WHAT THE TASK REQUIRES
Pull every line of text from the data below and reproduce it word for word, leaving out the pictures.
----------
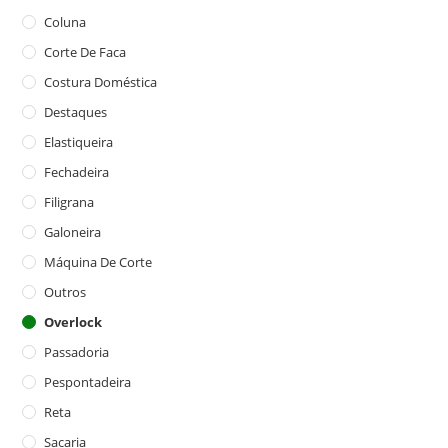
Coluna
Corte De Faca
Costura Doméstica
Destaques
Elastiqueira
Fechadeira
Filigrana
Galoneira
Máquina De Corte
Outros
Overlock
Passadoria
Pespontadeira
Reta
Sacaria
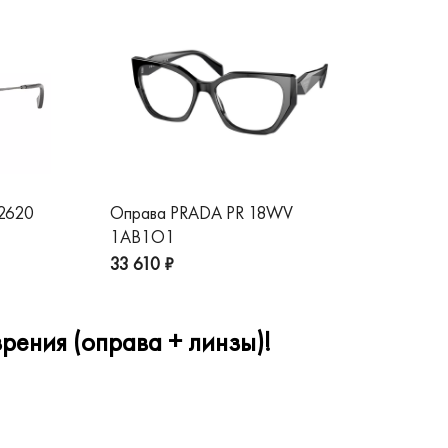
 2620
Оправа PRADA PR 18WV
Оп
1AB1O1
1A
33 610 ₽
32
рения (оправа + линзы)!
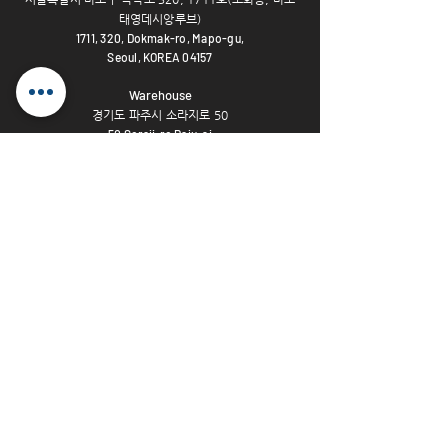
▪ 버저 음소거 수신 (파워 서플라이 또
태영데시앙루브)
는 마스터 스테이션을 통해 전송)
1711, 320,
Dokmak-ro, Mapo-gu,
Seoul, KOREA 04157
Warehouse
경기도 파주시 소라지로 50
50 Soraji-ro Paju-si
Gyeonggi-do, KOREA 10863
OPENING HOURS
Mon - Fri
9am - 6pm
Closed on National Holidays
Tel :
82-2-540-7101
Fax :
82-2-540-7102
Email :
info@klausys.com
----------
WRITTEN ANSWER
Coluna
Corte De Faca
Costura Doméstica
Destaques
Elastiqueira
Fechadeira
Filigrana
Galoneira
Máquina De Corte
Outros
Overlock
Passadoria
Pespontadeira
Reta
Sacaria
 2620
Оправа PRADA PR 18WV
Оп
1AB1O1
1A
33 610 ₽
32
рения (оправа + линзы)!
▪ 버저 음소거 수신 (파워 서플라이 또
태영데시앙루브)
는 마스터 스테이션을 통해 전송)
1711, 320,
Dokmak-ro, Mapo-gu,
Seoul, KOREA 04157
Warehouse
경기도 파주시 소라지로 50
50 Soraji-ro Paju-si
Gyeonggi-do, KOREA 10863
OPENING HOURS
Mon - Fri
9am - 6pm
Closed on National Holidays
Tel :
82-2-540-7101
Fax :
82-2-540-7102
Email :
info@klausys.com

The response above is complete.